Kitchener-Waterloo

New workshops aim to help people manage life transitions

Carizon Family and Community Services in Kitchener will be offering seven workshops this fall that aim to help people prepare and handle significant life transitions.

People learn what to expect during their transition and how to manage it in a healthy way

The workshops will include helping people cope breakups, graduations or losing a loved one make those major life transitions. (CBC)

Breakups, graduations or losing a loved one come with major transitions which can be difficult to handle.

Those transitions inspired Carizon Family and Community Services to create a new series of  workshops, which they'll roll out this fall.

Carizon's Life Transition Workshops aims to help people prepare and handle significant life transitions by providing them the right skills and resources.

Every week starting October 24 there will be a new workshop. The topics will focus on a life transitions such as:

  • Relationship changes.
  • After graduation and guiding your graduate.
  • Actively aging.
  • Money matters.
  • Coping with grief and loss.
  • Update your brain to upgrade your life.

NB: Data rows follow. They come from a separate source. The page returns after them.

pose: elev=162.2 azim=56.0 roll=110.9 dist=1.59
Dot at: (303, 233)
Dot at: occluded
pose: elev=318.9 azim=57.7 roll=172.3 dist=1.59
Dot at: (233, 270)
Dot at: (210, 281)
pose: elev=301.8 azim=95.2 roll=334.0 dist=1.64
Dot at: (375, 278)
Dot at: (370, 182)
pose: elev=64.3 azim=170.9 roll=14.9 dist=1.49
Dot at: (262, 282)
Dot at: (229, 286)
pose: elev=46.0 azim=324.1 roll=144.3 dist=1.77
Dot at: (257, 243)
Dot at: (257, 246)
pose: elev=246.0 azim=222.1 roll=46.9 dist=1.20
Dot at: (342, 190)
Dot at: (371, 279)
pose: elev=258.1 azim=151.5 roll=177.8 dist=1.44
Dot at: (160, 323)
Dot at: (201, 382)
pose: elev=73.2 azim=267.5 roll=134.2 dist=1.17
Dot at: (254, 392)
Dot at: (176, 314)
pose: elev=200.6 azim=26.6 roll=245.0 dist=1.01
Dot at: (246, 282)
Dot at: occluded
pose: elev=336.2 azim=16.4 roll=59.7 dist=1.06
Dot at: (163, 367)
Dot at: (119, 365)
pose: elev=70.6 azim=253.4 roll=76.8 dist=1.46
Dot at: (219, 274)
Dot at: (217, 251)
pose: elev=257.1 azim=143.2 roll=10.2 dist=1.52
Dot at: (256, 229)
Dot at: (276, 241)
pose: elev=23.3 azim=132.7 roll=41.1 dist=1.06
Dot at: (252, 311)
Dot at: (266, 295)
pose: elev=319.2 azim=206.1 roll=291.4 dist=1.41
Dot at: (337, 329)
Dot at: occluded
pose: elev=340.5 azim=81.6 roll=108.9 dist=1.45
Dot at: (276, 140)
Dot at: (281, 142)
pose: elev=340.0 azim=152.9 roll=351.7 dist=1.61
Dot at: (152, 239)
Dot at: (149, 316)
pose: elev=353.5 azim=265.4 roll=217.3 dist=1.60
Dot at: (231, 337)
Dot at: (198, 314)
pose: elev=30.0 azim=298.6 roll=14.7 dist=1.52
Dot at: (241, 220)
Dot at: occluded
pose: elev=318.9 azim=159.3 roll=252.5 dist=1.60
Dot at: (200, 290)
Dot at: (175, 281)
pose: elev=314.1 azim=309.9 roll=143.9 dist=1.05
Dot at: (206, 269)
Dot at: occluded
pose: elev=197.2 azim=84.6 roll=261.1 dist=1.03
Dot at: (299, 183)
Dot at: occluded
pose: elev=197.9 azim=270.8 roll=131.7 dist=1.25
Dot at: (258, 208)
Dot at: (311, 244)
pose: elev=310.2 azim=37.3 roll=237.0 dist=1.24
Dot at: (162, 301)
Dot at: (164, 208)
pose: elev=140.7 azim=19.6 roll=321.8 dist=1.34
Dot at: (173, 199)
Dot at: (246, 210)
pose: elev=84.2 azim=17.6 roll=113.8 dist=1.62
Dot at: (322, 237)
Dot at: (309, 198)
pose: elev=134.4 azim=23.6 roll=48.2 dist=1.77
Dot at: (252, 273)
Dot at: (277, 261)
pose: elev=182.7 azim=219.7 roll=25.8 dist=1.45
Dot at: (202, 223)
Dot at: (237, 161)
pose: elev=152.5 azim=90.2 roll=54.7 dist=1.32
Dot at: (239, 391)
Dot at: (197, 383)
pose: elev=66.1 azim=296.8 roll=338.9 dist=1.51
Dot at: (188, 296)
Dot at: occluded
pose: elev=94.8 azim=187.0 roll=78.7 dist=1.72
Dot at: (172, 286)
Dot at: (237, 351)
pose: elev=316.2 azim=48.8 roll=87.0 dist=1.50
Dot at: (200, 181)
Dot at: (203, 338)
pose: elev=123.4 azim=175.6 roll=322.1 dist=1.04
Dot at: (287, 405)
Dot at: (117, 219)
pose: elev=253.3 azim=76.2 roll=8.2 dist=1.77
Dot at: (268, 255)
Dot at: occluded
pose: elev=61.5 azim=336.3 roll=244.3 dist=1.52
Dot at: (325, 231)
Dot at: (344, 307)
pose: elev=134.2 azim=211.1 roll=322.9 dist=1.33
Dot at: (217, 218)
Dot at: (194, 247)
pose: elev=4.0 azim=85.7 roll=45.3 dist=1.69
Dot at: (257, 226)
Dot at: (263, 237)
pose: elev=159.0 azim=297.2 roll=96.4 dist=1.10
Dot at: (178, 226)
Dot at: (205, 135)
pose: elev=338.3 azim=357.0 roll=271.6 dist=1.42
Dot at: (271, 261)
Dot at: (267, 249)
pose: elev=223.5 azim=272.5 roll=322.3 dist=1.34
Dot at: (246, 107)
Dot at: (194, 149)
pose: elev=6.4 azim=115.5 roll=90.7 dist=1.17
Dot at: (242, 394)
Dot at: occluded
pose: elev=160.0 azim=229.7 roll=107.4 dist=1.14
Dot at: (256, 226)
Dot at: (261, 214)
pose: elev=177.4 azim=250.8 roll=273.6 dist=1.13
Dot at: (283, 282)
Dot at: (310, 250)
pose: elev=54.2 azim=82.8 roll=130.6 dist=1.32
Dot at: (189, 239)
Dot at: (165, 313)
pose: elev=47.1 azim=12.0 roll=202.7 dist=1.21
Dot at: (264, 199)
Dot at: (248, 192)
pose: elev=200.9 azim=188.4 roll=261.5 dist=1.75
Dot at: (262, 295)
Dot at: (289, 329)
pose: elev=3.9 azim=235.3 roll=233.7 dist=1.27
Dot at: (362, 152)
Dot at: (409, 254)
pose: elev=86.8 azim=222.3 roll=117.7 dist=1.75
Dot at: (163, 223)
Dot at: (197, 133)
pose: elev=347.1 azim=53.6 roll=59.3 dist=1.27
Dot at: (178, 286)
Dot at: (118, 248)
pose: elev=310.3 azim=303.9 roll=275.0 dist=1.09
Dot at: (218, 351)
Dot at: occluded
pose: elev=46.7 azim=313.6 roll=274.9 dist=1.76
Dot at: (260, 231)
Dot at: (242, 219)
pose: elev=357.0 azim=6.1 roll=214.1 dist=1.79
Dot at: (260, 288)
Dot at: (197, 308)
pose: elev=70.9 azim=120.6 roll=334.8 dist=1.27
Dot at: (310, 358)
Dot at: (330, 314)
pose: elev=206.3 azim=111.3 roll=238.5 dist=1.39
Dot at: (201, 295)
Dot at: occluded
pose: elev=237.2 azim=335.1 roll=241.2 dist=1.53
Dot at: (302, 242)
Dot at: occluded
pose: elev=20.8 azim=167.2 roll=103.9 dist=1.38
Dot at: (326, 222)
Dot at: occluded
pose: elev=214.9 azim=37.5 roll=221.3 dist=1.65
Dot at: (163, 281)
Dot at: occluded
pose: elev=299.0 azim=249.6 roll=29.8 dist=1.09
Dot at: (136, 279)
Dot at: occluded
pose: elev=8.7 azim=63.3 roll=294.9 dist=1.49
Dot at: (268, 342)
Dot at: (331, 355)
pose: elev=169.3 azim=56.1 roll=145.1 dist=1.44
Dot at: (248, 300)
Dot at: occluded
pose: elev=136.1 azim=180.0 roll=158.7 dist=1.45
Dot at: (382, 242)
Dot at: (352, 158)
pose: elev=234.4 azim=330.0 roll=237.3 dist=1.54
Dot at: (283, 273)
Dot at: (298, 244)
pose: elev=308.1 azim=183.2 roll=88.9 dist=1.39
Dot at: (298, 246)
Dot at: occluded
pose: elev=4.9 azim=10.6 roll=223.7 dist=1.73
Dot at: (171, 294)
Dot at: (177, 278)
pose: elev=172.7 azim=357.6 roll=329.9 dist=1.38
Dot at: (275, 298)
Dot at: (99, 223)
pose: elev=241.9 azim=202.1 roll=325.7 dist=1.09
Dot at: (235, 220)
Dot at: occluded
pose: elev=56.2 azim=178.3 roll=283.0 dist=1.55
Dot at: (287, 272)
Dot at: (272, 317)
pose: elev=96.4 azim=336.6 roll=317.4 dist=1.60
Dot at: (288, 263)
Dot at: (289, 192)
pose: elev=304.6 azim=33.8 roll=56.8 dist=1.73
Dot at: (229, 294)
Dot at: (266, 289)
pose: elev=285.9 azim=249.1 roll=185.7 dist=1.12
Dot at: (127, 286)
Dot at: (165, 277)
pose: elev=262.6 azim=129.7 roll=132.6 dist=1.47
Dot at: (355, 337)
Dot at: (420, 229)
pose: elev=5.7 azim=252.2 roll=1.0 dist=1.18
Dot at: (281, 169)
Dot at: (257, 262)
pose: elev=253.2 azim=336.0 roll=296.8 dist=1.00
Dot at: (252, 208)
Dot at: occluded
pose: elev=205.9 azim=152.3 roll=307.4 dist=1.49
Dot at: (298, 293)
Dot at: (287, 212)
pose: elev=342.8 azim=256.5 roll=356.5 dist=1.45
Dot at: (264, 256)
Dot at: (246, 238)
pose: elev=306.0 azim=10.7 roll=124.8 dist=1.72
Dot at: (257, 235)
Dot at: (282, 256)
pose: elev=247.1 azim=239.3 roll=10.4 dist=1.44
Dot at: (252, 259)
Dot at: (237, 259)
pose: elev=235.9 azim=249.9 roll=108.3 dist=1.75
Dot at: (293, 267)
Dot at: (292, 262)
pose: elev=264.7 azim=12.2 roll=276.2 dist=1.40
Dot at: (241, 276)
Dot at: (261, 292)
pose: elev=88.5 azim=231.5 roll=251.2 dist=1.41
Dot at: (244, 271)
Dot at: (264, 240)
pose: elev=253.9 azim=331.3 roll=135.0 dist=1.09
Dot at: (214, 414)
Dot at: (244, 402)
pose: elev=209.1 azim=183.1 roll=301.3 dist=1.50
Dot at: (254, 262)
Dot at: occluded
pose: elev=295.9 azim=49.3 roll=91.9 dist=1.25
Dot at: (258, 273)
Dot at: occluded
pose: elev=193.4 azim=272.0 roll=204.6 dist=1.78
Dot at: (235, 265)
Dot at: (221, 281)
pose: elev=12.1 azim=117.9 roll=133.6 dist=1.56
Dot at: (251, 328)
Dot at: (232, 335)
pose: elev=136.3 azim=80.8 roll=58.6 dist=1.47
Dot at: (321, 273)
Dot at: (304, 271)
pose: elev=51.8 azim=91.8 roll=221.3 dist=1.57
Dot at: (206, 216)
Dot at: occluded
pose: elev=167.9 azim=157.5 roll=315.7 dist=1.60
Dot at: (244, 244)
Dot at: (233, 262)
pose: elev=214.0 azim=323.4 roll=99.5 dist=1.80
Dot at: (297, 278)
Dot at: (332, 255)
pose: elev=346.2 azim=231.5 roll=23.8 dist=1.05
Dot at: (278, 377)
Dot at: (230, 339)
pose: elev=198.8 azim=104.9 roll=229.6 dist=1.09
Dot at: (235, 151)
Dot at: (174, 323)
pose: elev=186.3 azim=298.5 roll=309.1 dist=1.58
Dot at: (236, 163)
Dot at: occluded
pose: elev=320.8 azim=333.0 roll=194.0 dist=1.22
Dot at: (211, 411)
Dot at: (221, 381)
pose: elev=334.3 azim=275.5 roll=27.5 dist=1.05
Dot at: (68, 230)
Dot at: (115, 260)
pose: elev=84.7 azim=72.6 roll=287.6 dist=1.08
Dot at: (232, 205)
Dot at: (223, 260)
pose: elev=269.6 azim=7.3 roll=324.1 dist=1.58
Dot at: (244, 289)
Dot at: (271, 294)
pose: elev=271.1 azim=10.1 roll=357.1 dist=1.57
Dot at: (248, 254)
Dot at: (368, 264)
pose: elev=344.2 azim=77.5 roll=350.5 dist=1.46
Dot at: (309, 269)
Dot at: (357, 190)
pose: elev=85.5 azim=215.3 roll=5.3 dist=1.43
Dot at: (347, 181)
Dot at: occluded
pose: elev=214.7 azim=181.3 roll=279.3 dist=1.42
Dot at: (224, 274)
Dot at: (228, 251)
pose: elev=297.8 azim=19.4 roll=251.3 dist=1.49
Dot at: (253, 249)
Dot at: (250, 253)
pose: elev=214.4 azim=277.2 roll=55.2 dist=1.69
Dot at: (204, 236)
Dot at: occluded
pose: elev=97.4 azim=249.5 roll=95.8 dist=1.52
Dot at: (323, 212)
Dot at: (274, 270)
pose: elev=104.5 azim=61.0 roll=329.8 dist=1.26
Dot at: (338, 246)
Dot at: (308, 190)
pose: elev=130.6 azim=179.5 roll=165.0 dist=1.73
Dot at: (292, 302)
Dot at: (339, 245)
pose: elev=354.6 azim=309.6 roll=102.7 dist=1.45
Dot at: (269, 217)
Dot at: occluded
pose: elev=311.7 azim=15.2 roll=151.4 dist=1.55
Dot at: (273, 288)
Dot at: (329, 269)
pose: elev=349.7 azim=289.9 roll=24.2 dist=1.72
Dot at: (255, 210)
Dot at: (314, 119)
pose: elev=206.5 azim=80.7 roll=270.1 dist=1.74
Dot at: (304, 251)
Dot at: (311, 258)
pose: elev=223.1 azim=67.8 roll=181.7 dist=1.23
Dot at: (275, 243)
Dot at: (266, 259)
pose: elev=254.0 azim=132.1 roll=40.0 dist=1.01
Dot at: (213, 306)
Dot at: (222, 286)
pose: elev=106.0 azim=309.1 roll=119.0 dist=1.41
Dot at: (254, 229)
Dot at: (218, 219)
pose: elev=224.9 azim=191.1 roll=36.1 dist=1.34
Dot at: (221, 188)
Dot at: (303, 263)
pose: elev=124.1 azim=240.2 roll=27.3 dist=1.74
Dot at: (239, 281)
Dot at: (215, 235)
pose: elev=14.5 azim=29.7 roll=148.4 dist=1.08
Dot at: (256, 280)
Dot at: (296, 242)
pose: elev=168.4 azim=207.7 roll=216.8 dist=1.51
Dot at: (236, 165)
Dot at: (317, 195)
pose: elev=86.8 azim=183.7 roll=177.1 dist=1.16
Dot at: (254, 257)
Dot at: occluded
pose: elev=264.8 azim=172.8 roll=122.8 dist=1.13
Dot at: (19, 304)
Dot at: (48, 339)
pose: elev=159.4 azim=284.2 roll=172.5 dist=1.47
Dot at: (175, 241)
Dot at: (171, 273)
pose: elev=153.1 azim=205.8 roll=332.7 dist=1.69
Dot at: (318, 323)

"We looked at the people that were coming to see us around stress and anxiety and thought, 'There's a real consistency here around those people having gone through a significant life transition and though how could we get a head of this?'" Shannon Nicholson told CBC K-W's The Morning Edition host Craig Norris.

Every week starting October 24, Carizon Family and Community Services will be introducing Life Transition Workshops that will focus on giving people the right skills and resources to manage life transitions. (Google Street View)

'Counselling is not a scary place'

Nicholson said each workshop will be run by a counsellor with expertise on the transition topic.

Workshops will have open dialogue and an educational element where individuals will learn what to expect during their transition and how to manage it in a healthy way.

She also hopes the workshops wuill help break the stigma that comes with counselling.

"I really hope that it also exposes people that may not have been familiar with counselling ... to understand that counselling is not a scary place," she said. 

"You don't have to be going through something that is huge. These are every day life transitions that we all go through and it's OK to need a little bit of help."

Nicholson added they will be asking for feedback from individuals who attend the workshops and from the community to be able to create other life transition workshops in the future.